By David Fairchild Weeks, M.D.,
Medical Superintendent and Executive Officer, the New Jersey State Village for Epileptics at Skillman, U.S.A.

In this paper the writer has endeavoured to learn what laws, if any, epilepsy follows in its return to successive generations, and the relation it bears to alcoholism, migraine, paralysis, and other symptoms of lack of neural strength.

The data used in the study was analysed according to the Mendelian method which assumes that the inheritance of any character is not from the parents, grandparents, etc., but from the germ plasm out of which every fraternity and its parents and other relatives have arisen. If the soma possesses the trait of the recessive to normality sort, it lacks in its germ plasm the determiner upon which the normal development depends, and this condition is called nulliplex. If the soma possesses the trait of the dominant to normality sort, the determiner was derived from both parents and is double in the germ plasm, or normal, all of the germ cells have the determiner; or else it came from one parent only, is single in the germ plasm, or simplex, and half of the germ cells have and half lack the determiner.

The method of obtaining the data was by means of field workers, who interviewed in their homes the parents, relatives and all others interested in the epileptic patient. These visits have established a friendly feeling toward and an intelligent understanding of the Institution and its work.

The study is based on the data derived from 397 histories, covering 440 matings.

The matings are classified under the six possible types, of nulliplex × nulliplex, nulliplex × simplex, nulliplex × normal, simplex × simplex, simplex × normal, and normal × normal.

Under the first type all those matings where both parents were epileptic, one was epileptic and the other feeble-minded, or both were feeble-minded, are classified. According to Mendel's Law, all of the children should be nulliplex.

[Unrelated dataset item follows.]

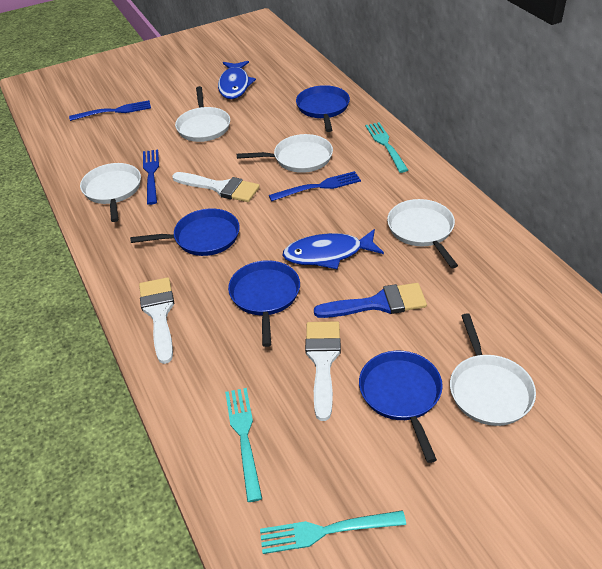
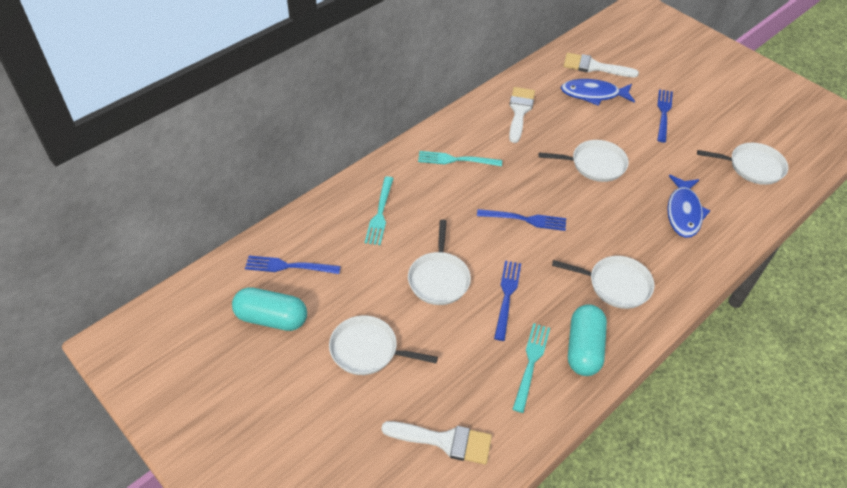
blue brush: 1 -> 0
blue fork: 3 -> 4
blue pan: 4 -> 0
turquoise capsule: 0 -> 2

The data showed all of the children defective.

Under the type nulliplex × simplex, all matings where one parent was epileptic or feeble-minded and the other "tainted," that is, alcoholic, neurotic, migrainous, or showed some mental weakness, are classified. From this type of mating, 50% of the offspring are expected to be nulliplex and 50% simplex. From the matings where one parent was epileptic or feeble-minded and the other alcoholic, there were 61% mentally deficient or nulliplex, the remainder simplex. The figures for the offspring from the other matings showed 47% nulliplex, and 53% simplex.

For the third type, nulliplex by normal, all those matings where one parent was epileptic or feeble-minded and the other reported as mentally normal are classified. From this type of mating, the expectations are that all of the children would be simplex. A study of the ancestors of the normal parents showed these parents simplex rather than normal. The analysis of the offspring showed at least 43% nulliplex, which is a close fitting to the type of mating nulliplex × simplex.

The fourth type of mating is simplex × simplex. Here, all matings where both of the parents were "tainted" are classified. The expectation is that 25% of the offspring would be nulliplex, in reality 35% were found to be mentally deficient.